California's current cigarette tax, 87 cents, is only about half the national average. California is also one of only three states that have not raised the tax over the past decade. As John R. Seffrin, chief executive of the American Cancer Society puts it, "They are overdue."
The tax would raise $735 million, but all of that money would be used toward funding cancer research. The plan's organizers explained that they felt they would have an easier time getting the initiative passed if people knew where the money was going.

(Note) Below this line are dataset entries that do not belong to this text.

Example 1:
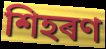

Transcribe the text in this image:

শিহৰণ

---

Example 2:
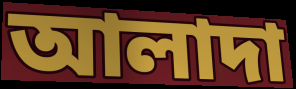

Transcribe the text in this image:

আলাদা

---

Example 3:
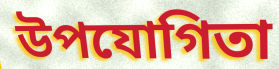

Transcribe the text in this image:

উপযোগিতা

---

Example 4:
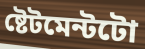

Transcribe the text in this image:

ষ্টেটমেন্টটো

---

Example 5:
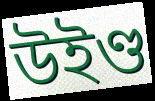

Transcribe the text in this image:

উইণ্ড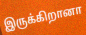
இருக்கிறானாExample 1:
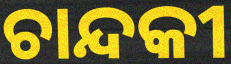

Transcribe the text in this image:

ଚାନ୍ଦକୀ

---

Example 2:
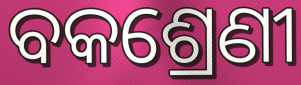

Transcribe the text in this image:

ବକଶ୍ରେଣୀ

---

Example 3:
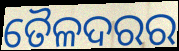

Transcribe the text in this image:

ତୈଳଦରର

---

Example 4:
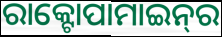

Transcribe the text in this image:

ରାକ୍ଟୋପାମାଇନ୍‌ର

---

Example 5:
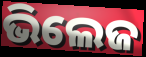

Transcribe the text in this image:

ଭିଲେଜ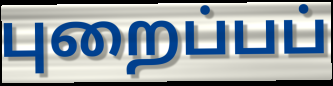
புறைப்பப்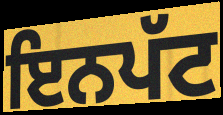
ਇਨਪੱਟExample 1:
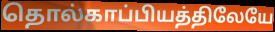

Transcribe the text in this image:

தொல்காப்பியத்திலேயே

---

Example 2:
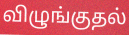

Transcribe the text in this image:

விழுங்குதல்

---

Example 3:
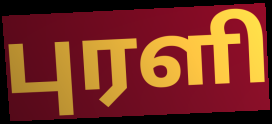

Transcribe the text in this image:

புரளி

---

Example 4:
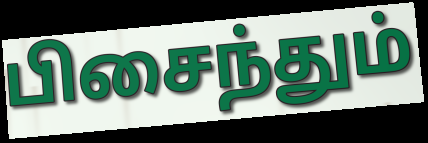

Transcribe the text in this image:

பிசைந்தும்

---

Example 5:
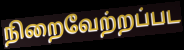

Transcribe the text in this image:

நிறைவேற்றப்பட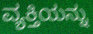
ವ್ಯಕ್ತಿಯನ್ನು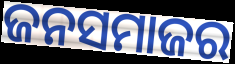
ଜନସମାଜର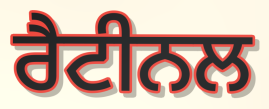
ਰੈਟੀਨਲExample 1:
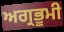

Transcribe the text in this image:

ਅਗ੍ਰਭੂਮੀ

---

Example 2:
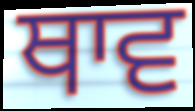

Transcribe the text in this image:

ਥਾਵ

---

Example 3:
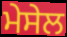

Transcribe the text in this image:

ਮੇਸੇਲ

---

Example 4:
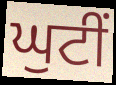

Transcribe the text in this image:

ਘੁਟੀਂ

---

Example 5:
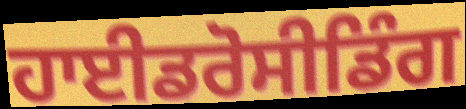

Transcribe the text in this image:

ਹਾਈਡਰੋਸੀਡਿੰਗ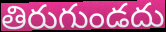
తిరుగుండదు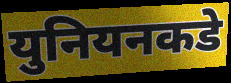
युनियनकडे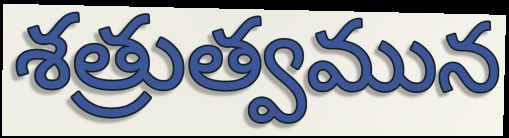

But the timing is unfortunate: just last month Governor Jerry Brown announced that California is facing a $16 billion deficit. Opponents of Prop. 29 have used that to their advantage, noting that the tax increase would do nothing to benefit a state in dire need of financial relief.
In case you were wondering, supporters of the new cigarette tax include the American Cancer Society, the American Heart Association, and the American Lung Association. Those funding the massive campaign against it: Philip Morris, R.J. Reynolds, and the California Republican Party.